| What you will do |
With pictures omitted, output the records below exactly as they appear.

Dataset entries

•••

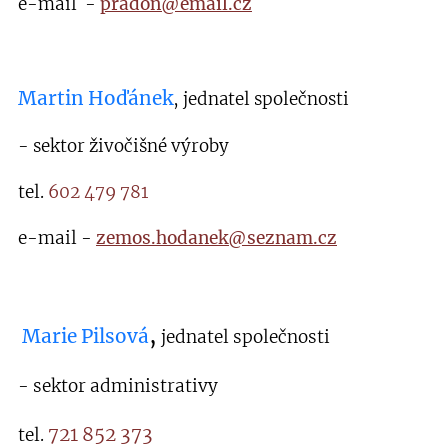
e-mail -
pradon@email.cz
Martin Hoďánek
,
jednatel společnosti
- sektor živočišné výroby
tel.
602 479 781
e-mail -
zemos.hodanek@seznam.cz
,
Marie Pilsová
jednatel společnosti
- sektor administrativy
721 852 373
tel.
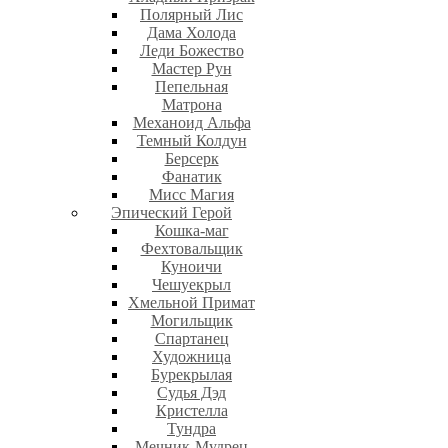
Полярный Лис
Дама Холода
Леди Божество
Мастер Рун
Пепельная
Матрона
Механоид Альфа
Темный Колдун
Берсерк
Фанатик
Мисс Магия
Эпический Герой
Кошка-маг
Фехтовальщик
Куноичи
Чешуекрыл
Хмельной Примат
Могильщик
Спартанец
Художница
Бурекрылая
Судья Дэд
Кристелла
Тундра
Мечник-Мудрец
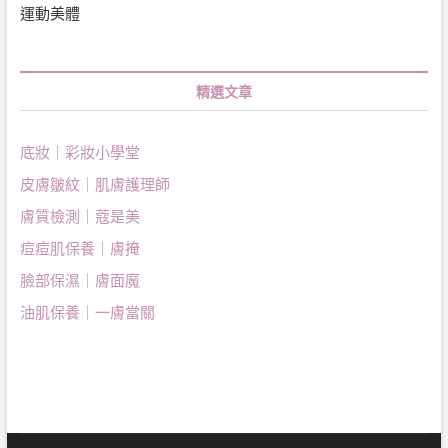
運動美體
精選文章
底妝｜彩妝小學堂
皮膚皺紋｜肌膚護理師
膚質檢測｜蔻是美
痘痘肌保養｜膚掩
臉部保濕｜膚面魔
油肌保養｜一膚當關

•••

| Finished exercise |
e-mail -
pradon@email.cz
Martin Hoďánek
,
jednatel společnosti
- sektor živočišné výroby
tel.
602 479 781
e-mail -
zemos.hodanek@seznam.cz
,
Marie Pilsová
jednatel společnosti
- sektor administrativy
721 852 373
tel.
Полярный Лис
Дама Холода
Леди Божество
Мастер Рун
Пепельная
Матрона
Механоид Альфа
Темный Колдун
Берсерк
Фанатик
Мисс Магия
Эпический Герой
Кошка-маг
Фехтовальщик
Куноичи
Чешуекрыл
Хмельной Примат
Могильщик
Спартанец
Художница
Бурекрылая
Судья Дэд
Кристелла
Тундра
Мечник-Мудрец
運動美體
精選文章
底妝｜彩妝小學堂
皮膚皺紋｜肌膚護理師
膚質檢測｜蔻是美
痘痘肌保養｜膚掩
臉部保濕｜膚面魔
油肌保養｜一膚當關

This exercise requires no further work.